Roland Kuhn rkuhn@e18.physik.tu-muenchen.de
Mon, 22 Aug 2005 15:07:45 +0200 (CEST)


Hi Jeffrey!

On Mon, 22 Aug 2005, Jeffrey Altman wrote:

> Roland Kuhn wrote:
>
>>>> The Abort code is RXKADEXPIRED (19270409L).   Would you verify that you
>>>> still have a valid token and that your system clocks are in sync?
>>>>
>>> The clocks are perfectly synchronized and I'm pretty sure that the
>>> batch jobs have valid tokens, otherwise I would see other failures as
>>> well. Also, wouldn't it be very nasty to effectively disable a
>>> complete client because one connection has no valid token?
>>>
>>> The other thing is: it is the _client_ which sends the first ABORT in
>>> response to a challenge....
>>>
>> I've also captured the 'self-healing' of the client state, although I'm
>> not able to make something of it myself. The full trace is at
>>
>> http://www.e18.physik.tu-muenchen.de/~rkuhn/openafs.cap
>>
>> It seems that 118 minutes after the failure the client makes a get-time
>> call which succeeds, and then everything is happy again.
>>
>> Ciao,
>>                     Roland
>
> I simply interpret that to mean that after 118 minutes the client
> finally dumps the token and starts to make unencrypted file server
> requests.
>
But how would that explain that even other users with completely unrelated 
tokens cannot access files on that fileserver from the failed client?
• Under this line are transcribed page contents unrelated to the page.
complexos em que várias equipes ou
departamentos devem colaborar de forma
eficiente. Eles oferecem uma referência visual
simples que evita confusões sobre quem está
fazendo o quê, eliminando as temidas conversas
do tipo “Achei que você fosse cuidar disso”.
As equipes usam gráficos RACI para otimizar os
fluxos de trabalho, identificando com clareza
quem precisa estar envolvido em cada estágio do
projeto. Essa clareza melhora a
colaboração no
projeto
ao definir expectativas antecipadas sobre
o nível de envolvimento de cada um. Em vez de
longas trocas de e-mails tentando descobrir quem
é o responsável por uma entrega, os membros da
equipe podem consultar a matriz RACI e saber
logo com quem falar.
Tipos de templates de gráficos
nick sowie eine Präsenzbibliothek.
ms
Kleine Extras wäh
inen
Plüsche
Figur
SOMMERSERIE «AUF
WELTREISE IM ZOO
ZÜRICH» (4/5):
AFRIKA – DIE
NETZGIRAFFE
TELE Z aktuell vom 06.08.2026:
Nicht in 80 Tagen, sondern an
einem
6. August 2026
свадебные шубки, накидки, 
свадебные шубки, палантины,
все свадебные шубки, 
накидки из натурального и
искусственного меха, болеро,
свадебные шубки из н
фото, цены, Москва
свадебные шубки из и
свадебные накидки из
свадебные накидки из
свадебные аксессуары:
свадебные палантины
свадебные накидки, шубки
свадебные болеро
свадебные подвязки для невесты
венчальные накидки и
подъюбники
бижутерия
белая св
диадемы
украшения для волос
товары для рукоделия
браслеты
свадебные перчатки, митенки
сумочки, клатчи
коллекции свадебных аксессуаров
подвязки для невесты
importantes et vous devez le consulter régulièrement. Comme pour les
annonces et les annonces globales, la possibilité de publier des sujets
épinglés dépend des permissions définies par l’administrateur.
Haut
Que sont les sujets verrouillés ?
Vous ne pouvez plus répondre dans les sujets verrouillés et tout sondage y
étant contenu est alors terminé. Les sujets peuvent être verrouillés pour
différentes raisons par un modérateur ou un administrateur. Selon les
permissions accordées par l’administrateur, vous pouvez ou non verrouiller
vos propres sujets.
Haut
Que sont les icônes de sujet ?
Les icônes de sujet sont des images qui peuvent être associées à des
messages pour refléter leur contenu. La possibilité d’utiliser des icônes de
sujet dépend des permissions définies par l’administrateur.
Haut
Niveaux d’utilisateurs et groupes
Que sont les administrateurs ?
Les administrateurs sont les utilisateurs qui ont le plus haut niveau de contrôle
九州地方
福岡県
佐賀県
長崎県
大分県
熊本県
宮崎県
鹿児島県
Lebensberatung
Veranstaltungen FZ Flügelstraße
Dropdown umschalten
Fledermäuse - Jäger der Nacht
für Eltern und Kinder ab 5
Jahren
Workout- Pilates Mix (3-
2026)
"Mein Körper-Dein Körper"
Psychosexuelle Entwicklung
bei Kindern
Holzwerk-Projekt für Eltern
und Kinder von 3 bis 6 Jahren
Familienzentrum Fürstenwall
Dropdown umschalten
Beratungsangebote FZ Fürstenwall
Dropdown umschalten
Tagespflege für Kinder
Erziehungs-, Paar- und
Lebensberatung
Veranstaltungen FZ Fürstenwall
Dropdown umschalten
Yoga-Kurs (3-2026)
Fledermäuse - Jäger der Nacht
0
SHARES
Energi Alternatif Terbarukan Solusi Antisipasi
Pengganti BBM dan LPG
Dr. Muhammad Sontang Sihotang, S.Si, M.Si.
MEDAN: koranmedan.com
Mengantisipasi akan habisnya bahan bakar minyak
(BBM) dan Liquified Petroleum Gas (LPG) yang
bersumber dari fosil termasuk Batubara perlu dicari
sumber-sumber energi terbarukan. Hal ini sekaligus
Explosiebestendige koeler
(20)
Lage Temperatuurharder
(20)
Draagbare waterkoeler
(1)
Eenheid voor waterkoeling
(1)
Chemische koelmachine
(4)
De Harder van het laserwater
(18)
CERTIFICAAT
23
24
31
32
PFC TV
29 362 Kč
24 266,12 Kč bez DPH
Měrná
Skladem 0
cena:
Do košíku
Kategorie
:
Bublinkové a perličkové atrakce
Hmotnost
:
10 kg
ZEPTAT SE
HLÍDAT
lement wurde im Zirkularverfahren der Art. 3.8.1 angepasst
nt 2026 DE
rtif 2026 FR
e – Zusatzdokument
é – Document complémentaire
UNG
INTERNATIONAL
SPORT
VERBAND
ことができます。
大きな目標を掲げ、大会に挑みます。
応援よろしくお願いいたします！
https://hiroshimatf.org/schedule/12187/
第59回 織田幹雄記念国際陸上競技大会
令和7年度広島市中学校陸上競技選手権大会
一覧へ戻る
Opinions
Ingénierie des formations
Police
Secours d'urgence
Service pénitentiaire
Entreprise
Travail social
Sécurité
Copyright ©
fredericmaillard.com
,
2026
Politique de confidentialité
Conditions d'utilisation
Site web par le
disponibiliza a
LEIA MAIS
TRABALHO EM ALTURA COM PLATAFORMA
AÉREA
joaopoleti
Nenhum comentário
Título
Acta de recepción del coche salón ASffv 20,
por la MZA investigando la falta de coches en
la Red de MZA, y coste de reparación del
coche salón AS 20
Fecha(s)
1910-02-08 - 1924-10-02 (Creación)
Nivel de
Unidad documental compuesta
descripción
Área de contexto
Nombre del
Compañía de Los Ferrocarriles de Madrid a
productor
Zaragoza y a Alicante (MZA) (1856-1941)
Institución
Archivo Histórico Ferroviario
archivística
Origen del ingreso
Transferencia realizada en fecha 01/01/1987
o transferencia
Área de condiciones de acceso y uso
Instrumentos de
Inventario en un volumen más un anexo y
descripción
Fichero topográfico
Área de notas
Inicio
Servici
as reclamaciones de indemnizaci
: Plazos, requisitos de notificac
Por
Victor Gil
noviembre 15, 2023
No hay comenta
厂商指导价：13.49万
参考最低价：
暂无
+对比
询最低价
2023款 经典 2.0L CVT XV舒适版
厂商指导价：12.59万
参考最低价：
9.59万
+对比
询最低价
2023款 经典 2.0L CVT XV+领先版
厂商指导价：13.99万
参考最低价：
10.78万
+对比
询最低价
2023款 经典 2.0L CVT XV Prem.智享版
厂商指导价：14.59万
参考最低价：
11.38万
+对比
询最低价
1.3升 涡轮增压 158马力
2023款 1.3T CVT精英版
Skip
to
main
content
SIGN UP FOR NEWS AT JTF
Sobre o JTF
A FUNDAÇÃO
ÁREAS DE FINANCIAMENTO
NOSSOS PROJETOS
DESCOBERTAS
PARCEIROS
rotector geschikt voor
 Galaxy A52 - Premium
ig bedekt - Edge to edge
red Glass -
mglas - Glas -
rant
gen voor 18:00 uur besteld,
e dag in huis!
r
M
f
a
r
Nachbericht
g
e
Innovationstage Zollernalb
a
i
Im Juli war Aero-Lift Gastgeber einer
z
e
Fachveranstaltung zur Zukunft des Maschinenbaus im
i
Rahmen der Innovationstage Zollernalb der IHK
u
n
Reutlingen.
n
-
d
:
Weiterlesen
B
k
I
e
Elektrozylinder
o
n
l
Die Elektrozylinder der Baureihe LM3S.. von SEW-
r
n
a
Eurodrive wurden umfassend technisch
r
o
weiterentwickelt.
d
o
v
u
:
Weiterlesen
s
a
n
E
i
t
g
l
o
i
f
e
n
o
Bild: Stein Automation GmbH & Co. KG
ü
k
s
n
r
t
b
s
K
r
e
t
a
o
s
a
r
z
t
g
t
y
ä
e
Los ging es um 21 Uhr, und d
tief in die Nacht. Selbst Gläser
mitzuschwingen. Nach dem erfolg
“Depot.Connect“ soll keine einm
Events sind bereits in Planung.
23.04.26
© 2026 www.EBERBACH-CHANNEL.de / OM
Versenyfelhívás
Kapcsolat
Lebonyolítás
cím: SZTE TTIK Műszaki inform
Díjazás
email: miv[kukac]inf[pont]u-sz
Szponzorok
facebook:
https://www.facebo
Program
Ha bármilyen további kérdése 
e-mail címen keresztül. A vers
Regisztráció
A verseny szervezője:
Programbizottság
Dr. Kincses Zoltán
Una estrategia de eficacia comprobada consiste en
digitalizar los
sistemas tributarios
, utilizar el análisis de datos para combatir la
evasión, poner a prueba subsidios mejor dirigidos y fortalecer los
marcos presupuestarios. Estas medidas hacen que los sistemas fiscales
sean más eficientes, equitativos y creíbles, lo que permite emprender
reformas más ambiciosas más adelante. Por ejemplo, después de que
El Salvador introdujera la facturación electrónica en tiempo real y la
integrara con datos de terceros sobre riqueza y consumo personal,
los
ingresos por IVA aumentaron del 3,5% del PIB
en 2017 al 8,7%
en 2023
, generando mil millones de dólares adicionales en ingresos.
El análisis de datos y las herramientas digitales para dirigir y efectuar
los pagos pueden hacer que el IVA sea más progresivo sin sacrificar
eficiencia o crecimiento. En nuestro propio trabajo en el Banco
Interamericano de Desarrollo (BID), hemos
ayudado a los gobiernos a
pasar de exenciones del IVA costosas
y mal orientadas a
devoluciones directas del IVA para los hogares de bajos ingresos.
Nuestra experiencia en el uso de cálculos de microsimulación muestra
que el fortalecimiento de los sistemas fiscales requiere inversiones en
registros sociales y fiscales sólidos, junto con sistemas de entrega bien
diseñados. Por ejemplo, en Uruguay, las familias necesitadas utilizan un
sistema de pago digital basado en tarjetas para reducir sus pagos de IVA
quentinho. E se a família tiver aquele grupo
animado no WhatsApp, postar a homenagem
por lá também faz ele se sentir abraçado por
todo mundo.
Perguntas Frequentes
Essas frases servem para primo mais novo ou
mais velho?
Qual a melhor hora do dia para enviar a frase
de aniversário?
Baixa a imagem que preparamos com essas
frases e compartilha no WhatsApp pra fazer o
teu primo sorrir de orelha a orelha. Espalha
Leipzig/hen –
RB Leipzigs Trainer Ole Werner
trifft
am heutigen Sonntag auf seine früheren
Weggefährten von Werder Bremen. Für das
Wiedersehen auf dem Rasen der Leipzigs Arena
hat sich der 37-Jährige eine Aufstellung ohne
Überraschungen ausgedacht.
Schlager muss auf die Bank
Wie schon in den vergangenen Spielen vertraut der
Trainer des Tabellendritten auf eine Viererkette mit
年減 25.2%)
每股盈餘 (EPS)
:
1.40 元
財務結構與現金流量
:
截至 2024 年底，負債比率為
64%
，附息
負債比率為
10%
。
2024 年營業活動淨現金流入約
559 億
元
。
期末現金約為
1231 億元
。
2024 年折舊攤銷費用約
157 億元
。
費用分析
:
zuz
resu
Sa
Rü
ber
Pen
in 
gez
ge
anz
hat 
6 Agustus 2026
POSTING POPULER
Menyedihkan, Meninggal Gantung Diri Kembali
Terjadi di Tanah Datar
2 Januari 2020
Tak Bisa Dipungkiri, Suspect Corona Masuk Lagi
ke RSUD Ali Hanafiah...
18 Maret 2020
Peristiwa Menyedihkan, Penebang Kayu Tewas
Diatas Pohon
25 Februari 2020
> What I am seeing here is that the rx libary is detecting that the
> token is expired.   It sends an abort to the server which simply
> marks the client's connection in an error state.  Each subsequent
> request from the client on that connection is responded to with the
> expired token abort code.
>
> Now the question is what is the client doing with the RXKADEXPIRED
> error when it receives it from the server.   The answer appears to
> be "not much".   It looks to me as if the client is simply issuing
> a warning to the user that the tokens are expired.   It does not
> actually remove the tokens or reset the connection.
>
I've had syslog entries like 'kernel: afs: Tokens for user of AFS id -1 
for cell <mycell> have expired', but not from the client which actually 
failed. That one logged 'kernel: afs: failed to store file (110)', where 
110 translates into 'connection timed out', right?

Ciao,
 					Roland